Task item —
Two lines in the listing below mark the span: one contains "1573,379 1603,353 1637,338" and one contains "<!-- major casing -->". Reproduce both of them and everything between, exactly.

Extracted information —

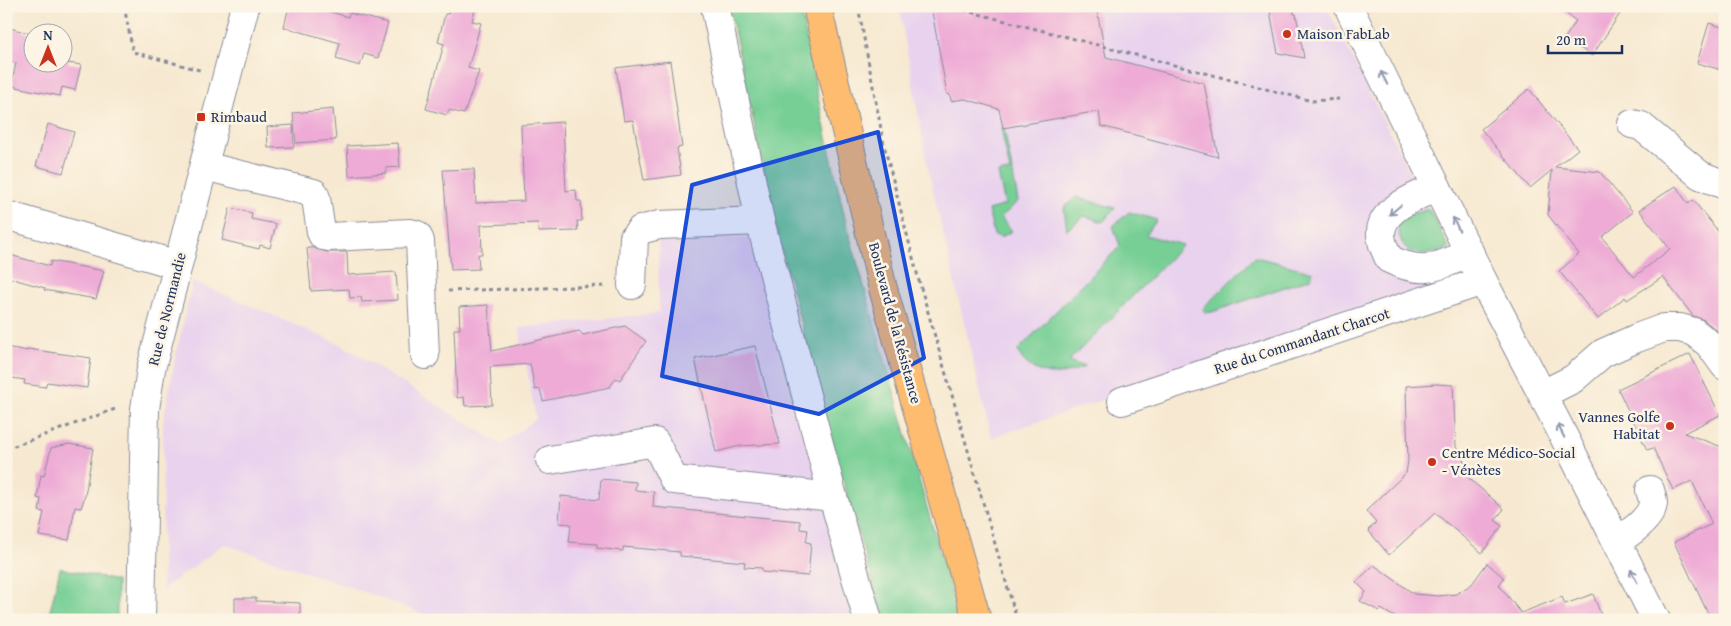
<svg xmlns="http://www.w3.org/2000/svg" width="1731" height="626" viewBox="0 0 1731 626" font-family="'Gentium Book Plus',serif">
	<style>
		.built { fill: #e9d2ee }
		.green { fill: #77cf95; stroke: #497f7a }
		.building { fill: #eeabd6 }
		.lines { fill: none; stroke-linecap: round; stroke-linejoin: round }
		.minor-casing { stroke: #898c98; stroke-width: 30 }
		.major-casing { stroke: #898c98; stroke-width: 30 }
		.path { stroke: #898c98; stroke-width: 3; stroke-dasharray: 4 4; stroke-linecap: butt }
		.minor { stroke: #fff; stroke-width: 28 }
		.major { stroke: #fdbc70; stroke-width: 28 }
		.oneway { stroke: #8d97ae }
		.marked { fill: #1d4ed8; fill-opacity: 0.2; stroke: #1d4ed8; stroke-width: 4; stroke-linejoin: round }
		.poi-dot { fill: #c8321e; stroke: #fcf5e5; stroke-width: 2 }
		.labels { text-anchor: middle; stroke-width: 5; stroke-linejoin: round; paint-order: stroke }
		.poi-label { font-size: 15px; fill: #1b2f5e; stroke: #fcf5e5; text-anchor: start }
		.street-label { font-size: 15px; fill: #1b2f5e; stroke: #fcf5e5 }
	</style>
	<rect width="100%" height="100%" fill="#fcf5e5"/>
	<filter id="ink" filterUnits="userSpaceOnUse"><feTurbulence type="fractalNoise" baseFrequency=".02" numOctaves="2"/><feDisplacementMap in="SourceGraphic" scale="10" xChannelSelector="R" yChannelSelector="G"/><feConvolveMatrix kernelMatrix="1 2 1 2 8 2 1 2 1" color-interpolation-filters="sRGB"/></filter>
	<filter id="wash" filterUnits="userSpaceOnUse"><feTurbulence type="fractalNoise" baseFrequency=".0096" numOctaves="4" result="noise"/><feDisplacementMap in="SourceGraphic" scale="20" xChannelSelector="R" yChannelSelector="G"/><feGaussianBlur stdDeviation="1.12" result="paint"/><feColorMatrix in="noise" values="0 0 0 0 0 0 0 0 0 0 0 0 0 0 0 0 0 1.4 0 .05"/><feComposite in="paint" operator="in"/></filter>
	<g filter="url(#wash)">
		<rect width="100%" height="100%" fill="#f7e9d1"/>
		<!-- built -->
		<g class="built">
			<polygon points="899,6 1326,6 1462,276 991,438 928,169"/>
			<polygon points="658,238 749,238 833,497 858,620 438,620 370,594 224,544 162,590 163,422 177,349 193,281 342,345 502,445 536,418 519,328 659,313"/>
		</g>
		<!-- green -->
		<g class="green">
			<polygon points="729,6 800,6 819,102 846,223 959,620 884,620 838,464 779,241"/>
			<polygon points="1001,128 1004,128 1018,201 1001,218 1012,231 1001,237 994,235 988,210 1005,205 998,173 1010,171"/>
			<polygon points="1076,197 1115,208 1103,222 1084,216 1067,230 1064,208"/>
			<path d="M 1429,209 L 1449,248 C 1432,255 1406,260 1400,237 C 1398,231 1397,227 1401,222 C 1406,214 1420,212 1429,209 Z"/>
			<path d="M 1129,212 L 1157,220 L 1146,235 L 1183,245 L 1069,361 L 1085,367 C 1075,370 1064,375 1053,374 C 1040,374 1021,364 1018,350 L 1120,246 L 1113,226 Z"/>
			<polygon points="1256,257 1313,272 1311,278 1212,312 1205,313 1203,308 1253,258"/>
			<polygon points="60,568 117,581 117,620 48,620"/>
		</g>
		<g id="blocks">
			<!-- building -->
			<g class="building">
				<polygon points="289,6 311,6 348,17 349,13 388,23 378,58 364,54 360,66 336,59 340,43 284,27"/>
				<polygon points="450,6 476,6 472,21 481,23 468,68 479,71 464,114 449,110 447,115 426,109 444,44 438,42 445,14 448,14"/>
				<polygon points="931,6 1096,6 1106,57 1204,83 1218,157 1101,126 1099,111 1003,128 999,109 965,99 951,101 950,95 947,94"/>
				<polygon points="1269,6 1293,6 1294,14 1296,14 1304,58 1278,53"/>
				<polygon points="1556,6 1625,6 1592,56 1565,38 1576,21"/>
				<polygon points="1709,23 1725,28 1725,71 1697,63"/>
				<polygon points="10,28 32,34 32,62 62,62 62,52 70,54 68,63 81,65 75,90 62,87 60,96 11,86 16,63 6,60 6,40"/>
				<polygon points="670,61 682,147 677,148 681,175 644,180 633,120 624,121 616,68"/>
				<polygon points="1529,89 1578,149 1555,167 1600,172 1633,212 1602,237 1634,277 1670,249 1639,210 1676,186 1688,204 1693,200 1725,240 1725,339 1719,332 1704,320 1693,316 1663,277 1627,300 1625,297 1598,319 1559,271 1579,254 1548,215 1552,170 1530,188 1481,129"/>
				<polygon points="333,109 336,140 296,143 293,113"/>
				<polygon points="563,122 566,191 576,190 577,201 581,201 582,221 577,221 578,231 539,232 538,223 481,225 482,254 478,254 479,269 451,270 443,170 474,169 476,203 524,201 521,125"/>
				<polygon points="48,124 74,132 63,173 36,166"/>
				<polygon points="293,125 294,147 268,148 267,127"/>
				<polygon points="398,143 400,167 386,168 386,173 349,176 347,146"/>
				<polygon points="230,208 252,213 251,219 276,224 270,248 260,245 259,249 222,240"/>
				<polygon points="307,248 313,248 327,252 347,252 348,275 396,272 398,300 362,302 361,297 350,298 349,289 311,291"/>
				<polygon points="6,254 50,266 51,261 104,271 96,299 44,290 45,288 6,277"/>
				<polygon points="488,305 492,351 579,331 583,335 625,326 646,341 620,380 616,378 610,387 543,401 540,389 535,390 530,364 490,367 492,405 465,406 464,397 457,398 454,329 460,329 459,307"/>
				<polygon points="755,346 780,444 740,446 716,452 695,359"/>
				<polygon points="6,347 28,351 28,349 91,358 87,388 47,382 45,387 24,384 25,380 6,377"/>
				<polygon points="1690,354 1720,415 1684,433 1725,448 1725,620 1711,620 1674,542 1712,524 1692,481 1673,490 1653,448 1647,450 1618,389"/>
				<polygon points="1436,384 1453,385 1456,447 1468,469 1463,473 1504,509 1495,520 1502,526 1482,553 1435,513 1389,555 1368,530 1376,523 1366,511 1406,473 1408,461 1406,386"/>
				<polygon points="69,444 93,448 85,496 81,508 75,507 69,540 39,536 44,512 39,511 41,499 37,498 41,475 44,476 51,448"/>
				<polygon points="601,479 636,482 635,490 654,492 653,507 800,521 800,529 808,530 806,542 811,543 808,576 762,572 762,568 744,567 745,562 680,556 680,552 623,547 623,551 597,548 597,544 569,542 571,524 559,523 561,496 599,500"/>
				<polygon points="1487,563 1504,578 1499,585 1521,613 1562,597 1565,604 1593,594 1603,620 1404,620 1393,616 1381,609 1379,611 1360,601 1366,592 1356,582 1374,565 1414,594 1439,596 1456,594 1472,584"/>
				<polygon points="235,598 256,598 256,601 300,603 300,620 235,620"/>
			</g>
		</g>
	</g>
	<g filter="url(#ink)">
		<use href="#blocks" fill-opacity="0" stroke="#898c98" stroke-width="1"/>
		<g class="lines">
			<defs>
				<g id="minor">
					<polyline points="715,6 760,221 833,497 868,620"/>
					<polyline points="1348,6 1483,281 1557,423 1656,620"/>
					<polyline points="1632,124 1641,126 1700,175 1725,185"/>
					<polyline points="204,166 314,193 316,198 321,232 323,236 329,237 410,233 417,235 420,241 425,355"/>
					<path d="M 1437,187 C 1416,197 1374,210 1382,241 C 1383,247 1387,253 1389,259 C 1424,276 1436,267 1470,253"/>
					<polyline points="6,215 178,265"/>
					<polyline points="632,285 634,237 640,230 659,225 760,221"/>
					<polyline points="1543,394 1573,379 1603,353 1637,338 1664,328 1680,328 1694,332 1709,344 1725,366"/>
					<polyline points="1122,401 1483,281"/>
					<polyline points="550,460 655,442 674,480 833,497"/>
					<path d="M 1617,541 C 1629,534 1652,518 1653,503 C 1653,499 1651,494 1650,490"/>
					<polyline points="141,620 145,409 151,369 245,6"/>
				</g>
				<polyline id="major" points="817,6 882,285 977,620"/>
			</defs>
			<!-- minor casing -->
			<use href="#minor" class="minor-casing"/>
			<!-- major casing -->
			<use href="#major" class="major-casing"/>
			<!-- path -->
			<g class="path">
				<polyline points="124,6 133,52 203,71"/>
				<polyline points="858,6 884,145 919,281 1017,620"/>
				<polyline points="948,6 1312,101 1339,99"/>
				<polyline points="448,291 607,286"/>
				<polyline points="6,449 118,408"/>
			</g>
			<!-- minor -->
			<use href="#minor" class="minor"/>
			<!-- major -->
			<use href="#major" class="major"/>
		</g>
		<!-- one-way arrows -->
		<defs><path id="oneway-shaft" d="M-6 0H5M1.5-3L5.5 0L1.5 3" fill="none" stroke-width="1.6" stroke-linecap="round" stroke-linejoin="round" transform="scale(1.25)"/></defs>
		<g class="oneway">
			<use href="#oneway-shaft" transform="translate(1384 78) rotate(-116)"/>
			<use href="#oneway-shaft" transform="translate(1395 210) rotate(140)"/>
			<use href="#oneway-shaft" transform="translate(1456 224) rotate(-116)"/>
			<use href="#oneway-shaft" transform="translate(1561 431) rotate(-117)"/>
			<use href="#oneway-shaft" transform="translate(1634 576) rotate(-117)"/>
		</g>
	</g>
	<!-- marked area -->
	<path class="marked" d="M 878,132 L 924,358 L 819,414 L 662,376 L 692,185 Z"/>
	<!-- markers -->
	<g class="poi-dot">
		<circle cx="1287" cy="34" r="5"/>
		<rect x="196" y="112" width="10" height="10" rx="2.5"/>
		<circle cx="1670" cy="426" r="5"/>
		<circle cx="1432" cy="462" r="5"/>
	</g>
	<g class="labels">
		<!-- poi labels -->
		<g class="poi-label">
			<text x="1297" y="39">Maison FabLab</text>
			<text x="211" y="122">Rimbaud</text>
			<text x="1660" y="422" text-anchor="end">Vannes Golfe<tspan x="1660" dy="17">Habitat</tspan></text>
			<text x="1442" y="458">Centre Médico-Social<tspan x="1442" dy="17">- Vénètes</tspan></text>
		</g>
		<!-- street labels -->
		<g class="street-label">
			<text transform="translate(167 309) rotate(-76)" y="5">Rue de Normandie</text>
			<text transform="translate(895 323) rotate(75)" y="5">Boulevard de la Résistance</text>
			<text transform="translate(1302 341) rotate(-18)" y="5">Rue du Commandant Charcot</text>
		</g>
	</g>
	<!-- margin -->
	<rect width="1731" height="626" fill="none" stroke="#fcf5e5" stroke-width="25"/>
	<!-- north arrow -->
	<g transform="translate(48 48)"><circle r="24" fill="#fcf5e5" stroke="#a2a6af"/>
	<path d="M0-4L9 19L0 12L-9 19Z" fill="#c8321e"/>
	<text y="-8" font-size="14" font-weight="bold" text-anchor="middle" fill="#1b2f5e">N</text>
	</g>
	<!-- scale -->
	<path d="M1548 45v8h74v-8" fill="none" stroke="#1b2f5e" stroke-width="2.5"/>
	<text x="1556" y="45" font-size="15" fill="#1b2f5e" stroke="#fcf5e5" stroke-width="4" paint-order="stroke">20 m</text>
</svg>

Final answer —
					<polyline points="1543,394 1573,379 1603,353 1637,338 1664,328 1680,328 1694,332 1709,344 1725,366"/>
					<polyline points="1122,401 1483,281"/>
					<polyline points="550,460 655,442 674,480 833,497"/>
					<path d="M 1617,541 C 1629,534 1652,518 1653,503 C 1653,499 1651,494 1650,490"/>
					<polyline points="141,620 145,409 151,369 245,6"/>
				</g>
				<polyline id="major" points="817,6 882,285 977,620"/>
			</defs>
			<!-- minor casing -->
			<use href="#minor" class="minor-casing"/>
			<!-- major casing -->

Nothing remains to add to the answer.